## Input records
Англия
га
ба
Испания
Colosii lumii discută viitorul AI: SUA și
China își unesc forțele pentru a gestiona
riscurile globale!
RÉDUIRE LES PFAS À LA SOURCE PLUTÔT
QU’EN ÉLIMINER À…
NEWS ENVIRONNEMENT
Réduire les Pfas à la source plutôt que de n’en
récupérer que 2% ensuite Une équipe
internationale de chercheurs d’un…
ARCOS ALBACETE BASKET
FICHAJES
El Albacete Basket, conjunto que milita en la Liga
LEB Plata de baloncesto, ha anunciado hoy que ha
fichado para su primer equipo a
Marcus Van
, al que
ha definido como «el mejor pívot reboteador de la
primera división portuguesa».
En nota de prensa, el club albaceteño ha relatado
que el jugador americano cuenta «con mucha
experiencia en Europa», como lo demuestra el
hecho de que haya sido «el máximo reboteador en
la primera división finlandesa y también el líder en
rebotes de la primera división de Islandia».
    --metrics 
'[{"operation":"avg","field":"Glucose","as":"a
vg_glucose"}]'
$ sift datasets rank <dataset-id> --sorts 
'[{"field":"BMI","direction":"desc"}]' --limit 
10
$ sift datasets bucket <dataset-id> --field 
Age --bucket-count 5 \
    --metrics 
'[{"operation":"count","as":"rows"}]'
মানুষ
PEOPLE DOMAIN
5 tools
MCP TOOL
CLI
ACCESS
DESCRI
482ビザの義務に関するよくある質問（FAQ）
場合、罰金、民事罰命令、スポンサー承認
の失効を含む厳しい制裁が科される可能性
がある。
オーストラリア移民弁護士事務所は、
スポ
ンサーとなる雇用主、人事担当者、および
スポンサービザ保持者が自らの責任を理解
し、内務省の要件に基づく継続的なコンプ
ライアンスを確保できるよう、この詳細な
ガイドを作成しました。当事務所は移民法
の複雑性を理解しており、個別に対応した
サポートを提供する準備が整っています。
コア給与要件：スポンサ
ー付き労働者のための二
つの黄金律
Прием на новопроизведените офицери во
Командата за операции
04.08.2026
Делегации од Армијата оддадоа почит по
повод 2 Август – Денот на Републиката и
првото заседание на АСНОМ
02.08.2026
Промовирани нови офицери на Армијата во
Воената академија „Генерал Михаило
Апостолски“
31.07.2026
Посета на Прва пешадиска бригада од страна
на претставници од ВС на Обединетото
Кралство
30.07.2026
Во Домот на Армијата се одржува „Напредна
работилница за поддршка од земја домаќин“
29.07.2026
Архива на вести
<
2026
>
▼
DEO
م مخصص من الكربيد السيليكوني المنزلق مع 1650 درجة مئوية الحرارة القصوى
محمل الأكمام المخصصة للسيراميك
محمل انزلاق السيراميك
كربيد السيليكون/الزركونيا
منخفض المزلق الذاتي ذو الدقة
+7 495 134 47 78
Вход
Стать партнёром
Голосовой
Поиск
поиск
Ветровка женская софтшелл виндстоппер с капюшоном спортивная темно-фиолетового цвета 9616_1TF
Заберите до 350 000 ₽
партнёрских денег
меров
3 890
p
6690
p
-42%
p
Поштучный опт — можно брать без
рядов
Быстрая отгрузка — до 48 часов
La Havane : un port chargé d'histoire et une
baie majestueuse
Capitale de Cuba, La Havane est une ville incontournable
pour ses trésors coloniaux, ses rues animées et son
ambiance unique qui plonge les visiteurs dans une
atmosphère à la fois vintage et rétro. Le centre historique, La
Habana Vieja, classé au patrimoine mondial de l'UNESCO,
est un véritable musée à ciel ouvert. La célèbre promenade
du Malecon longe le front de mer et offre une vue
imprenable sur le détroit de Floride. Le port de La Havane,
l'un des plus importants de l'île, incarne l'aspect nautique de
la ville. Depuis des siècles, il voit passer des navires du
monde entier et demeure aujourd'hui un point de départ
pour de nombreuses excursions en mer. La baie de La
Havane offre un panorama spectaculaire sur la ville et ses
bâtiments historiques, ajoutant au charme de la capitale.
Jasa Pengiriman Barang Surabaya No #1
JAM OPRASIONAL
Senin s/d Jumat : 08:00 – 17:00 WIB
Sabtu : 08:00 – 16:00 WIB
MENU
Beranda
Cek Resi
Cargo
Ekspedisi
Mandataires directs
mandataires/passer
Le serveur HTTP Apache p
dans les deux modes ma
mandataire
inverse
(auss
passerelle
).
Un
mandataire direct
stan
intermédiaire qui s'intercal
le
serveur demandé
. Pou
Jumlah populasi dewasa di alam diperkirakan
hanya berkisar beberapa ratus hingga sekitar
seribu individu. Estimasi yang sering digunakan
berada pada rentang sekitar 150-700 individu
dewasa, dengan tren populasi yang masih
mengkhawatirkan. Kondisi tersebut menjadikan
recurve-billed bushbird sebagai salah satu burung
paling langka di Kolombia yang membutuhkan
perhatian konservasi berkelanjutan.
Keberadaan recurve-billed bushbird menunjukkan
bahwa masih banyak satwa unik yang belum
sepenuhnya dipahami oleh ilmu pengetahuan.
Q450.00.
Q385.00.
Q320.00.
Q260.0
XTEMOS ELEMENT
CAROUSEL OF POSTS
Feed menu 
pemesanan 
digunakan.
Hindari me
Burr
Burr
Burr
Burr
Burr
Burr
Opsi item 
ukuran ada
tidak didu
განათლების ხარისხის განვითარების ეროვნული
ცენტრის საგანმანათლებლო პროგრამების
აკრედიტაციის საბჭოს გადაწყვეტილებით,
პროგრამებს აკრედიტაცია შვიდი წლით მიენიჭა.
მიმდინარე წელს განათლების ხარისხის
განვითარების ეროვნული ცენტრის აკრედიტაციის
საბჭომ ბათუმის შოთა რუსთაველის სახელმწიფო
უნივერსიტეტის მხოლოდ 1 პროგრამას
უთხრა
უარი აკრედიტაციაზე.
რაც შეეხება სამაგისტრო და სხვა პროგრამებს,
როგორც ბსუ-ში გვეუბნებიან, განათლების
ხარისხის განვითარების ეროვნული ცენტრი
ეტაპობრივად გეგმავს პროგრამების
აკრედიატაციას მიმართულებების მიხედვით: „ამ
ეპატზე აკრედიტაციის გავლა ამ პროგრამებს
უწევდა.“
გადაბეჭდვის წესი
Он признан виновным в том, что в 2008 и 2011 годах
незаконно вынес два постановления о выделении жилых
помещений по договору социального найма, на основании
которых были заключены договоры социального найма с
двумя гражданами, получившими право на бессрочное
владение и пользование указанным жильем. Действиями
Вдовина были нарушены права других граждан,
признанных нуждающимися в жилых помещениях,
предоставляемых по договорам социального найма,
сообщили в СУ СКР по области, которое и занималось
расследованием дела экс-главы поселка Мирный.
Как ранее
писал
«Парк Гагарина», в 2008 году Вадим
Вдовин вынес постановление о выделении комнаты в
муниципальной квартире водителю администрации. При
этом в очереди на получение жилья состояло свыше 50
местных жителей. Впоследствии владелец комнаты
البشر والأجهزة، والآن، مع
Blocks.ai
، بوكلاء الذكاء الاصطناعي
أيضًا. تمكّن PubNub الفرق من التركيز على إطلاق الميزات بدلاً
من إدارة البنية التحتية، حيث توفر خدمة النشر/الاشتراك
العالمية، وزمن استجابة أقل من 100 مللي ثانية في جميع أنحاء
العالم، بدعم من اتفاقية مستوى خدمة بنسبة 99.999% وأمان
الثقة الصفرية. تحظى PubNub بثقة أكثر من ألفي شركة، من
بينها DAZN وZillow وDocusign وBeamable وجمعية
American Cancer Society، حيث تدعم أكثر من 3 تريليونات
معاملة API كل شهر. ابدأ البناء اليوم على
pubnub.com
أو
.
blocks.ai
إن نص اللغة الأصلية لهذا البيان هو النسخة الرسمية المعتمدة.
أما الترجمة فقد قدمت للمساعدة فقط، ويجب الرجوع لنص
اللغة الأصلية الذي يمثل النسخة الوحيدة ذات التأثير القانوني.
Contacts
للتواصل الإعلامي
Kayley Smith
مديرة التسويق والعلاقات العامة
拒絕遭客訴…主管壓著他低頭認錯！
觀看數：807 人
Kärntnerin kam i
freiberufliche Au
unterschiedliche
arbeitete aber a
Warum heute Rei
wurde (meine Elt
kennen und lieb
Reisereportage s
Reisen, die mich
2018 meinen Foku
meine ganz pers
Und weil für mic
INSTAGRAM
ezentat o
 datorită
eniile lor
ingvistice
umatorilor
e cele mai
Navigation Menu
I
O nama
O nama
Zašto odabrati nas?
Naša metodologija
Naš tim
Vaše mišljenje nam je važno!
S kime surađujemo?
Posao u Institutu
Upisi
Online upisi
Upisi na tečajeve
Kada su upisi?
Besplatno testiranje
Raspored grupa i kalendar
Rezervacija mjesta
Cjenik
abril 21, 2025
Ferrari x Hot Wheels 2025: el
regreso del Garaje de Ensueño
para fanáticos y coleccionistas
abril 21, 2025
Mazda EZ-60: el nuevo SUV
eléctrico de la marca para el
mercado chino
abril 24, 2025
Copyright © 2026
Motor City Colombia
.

## Task objective
Substitute "Португалия" for "Испания" in everything from the first of the lines above down through the line containing "récupérer que 2% ensuite Une équipe", leaving all else unchanged. Give only those lines.

## Solution
Англия
га
ба
Португалия
Colosii lumii discută viitorul AI: SUA și
China își unesc forțele pentru a gestiona
riscurile globale!
RÉDUIRE LES PFAS À LA SOURCE PLUTÔT
QU’EN ÉLIMINER À…
NEWS ENVIRONNEMENT
Réduire les Pfas à la source plutôt que de n’en
récupérer que 2% ensuite Une équipe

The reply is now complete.